Evidence has clearly demonstrated that T2D can be prevented or delayed in at-risk individuals through intensive healthy lifestyle counseling [710]. The reach of the intervention program of 48 % out of all the eligible pre-diabetic patients identified can be considered as moderate [37]. Moreover, the quality of the intervention program implementation can be considered good, as more than 80 % of the patients in the intervention group finally included received all the components of the educational intervention program. This overall program attendance rate is within the range of other diabetes primary prevention programs in PHC [8, 37, 38]. Again, program completion rates varied between intervention centers but it was not associated with the flexibility in the schedules and formats offered by centers.

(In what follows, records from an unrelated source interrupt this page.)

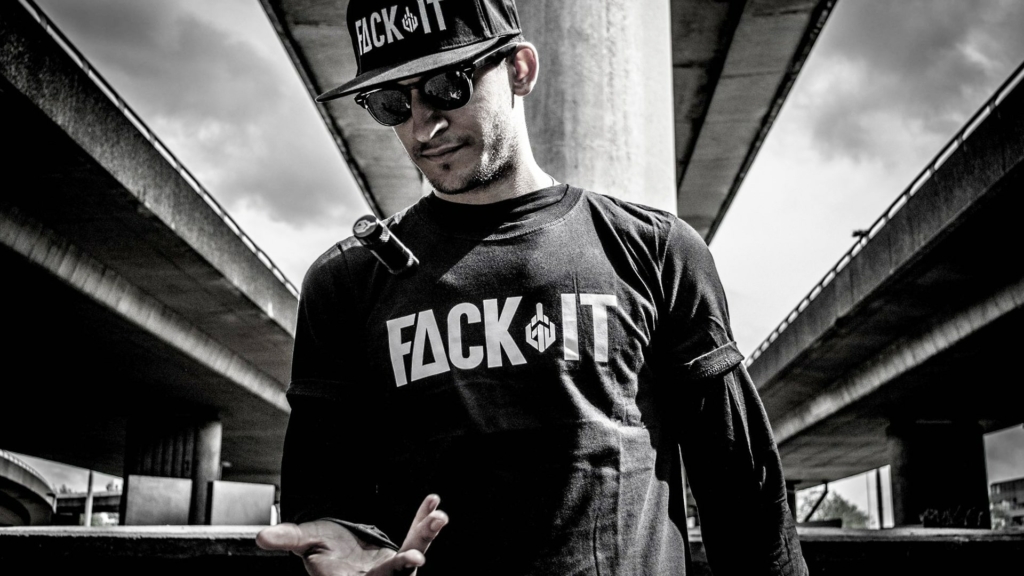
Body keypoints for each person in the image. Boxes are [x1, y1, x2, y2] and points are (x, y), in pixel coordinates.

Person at [257, 1, 808, 574]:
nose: (423, 125)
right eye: (393, 101)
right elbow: (322, 504)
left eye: (448, 85)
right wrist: (348, 550)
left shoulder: (657, 251)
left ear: (520, 69)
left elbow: (745, 495)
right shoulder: (346, 282)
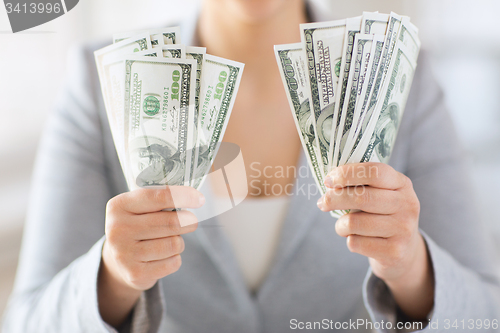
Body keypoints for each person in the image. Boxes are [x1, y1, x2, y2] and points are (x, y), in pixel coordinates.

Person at [2, 0, 500, 332]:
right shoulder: (99, 80)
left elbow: (484, 316)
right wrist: (112, 277)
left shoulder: (404, 79)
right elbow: (27, 322)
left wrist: (411, 266)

To the best of our knowledge, this is the first study assessing the main process indicators of a translation of a T2D prevention program in the routine PHC context. However, the present study has several limitations. First, the process evaluation refers to 14 selected centers. Although collaborating centers seem to be quite diverse, they may not be representative of all PHC centers across our health service. In addition, though we have described some characteristics regarding representativeness, in terms of PHC size and composition, socio-economic status of attended populations, and so on, a lack of some other types of information regarding specific context characteristics may limit the interpretation of results. Though the external validity of the study could be questioned, implementation trials aim to conduct a broad evaluation of the translation of proven efficacy interventions into routine care, thus assessing results in heterogeneous, unselected populations and real-world clinical settings [30, 31]. Another limitation of the present study is that it is mainly based on quantitative data. Ascertaining the factors behind implementation heterogeneity from a qualitative perspective might help in the interpretation of results.

Conclusion

To determine whether a health promotion program is feasible when translated into the real-world clinical setting, important information regarding the main factors that affect external validity should be provided. The present process evaluation study reports on the adoption, reach, implementation and other process indicators attained by a T2D primary prevention program rolled out in PHC to determine its actual feasibility. The modest rates of adoption by clinicians and reach of the potential population reflect the difficulties of integrating a new intervention within the established functioning of care delivery in PHC. Moreover, observed variability of indicators at health care context level also points to the need to adapt the intervention components and their operation to handle the competing demands of routine health care services. A strong theoretically grounded implementation strategy to enhance the adoption and execution of an evidence-based clinical intervention, rather than the classical passive dissemination strategies used within the present commissioned implementation, might obtain better outcomes.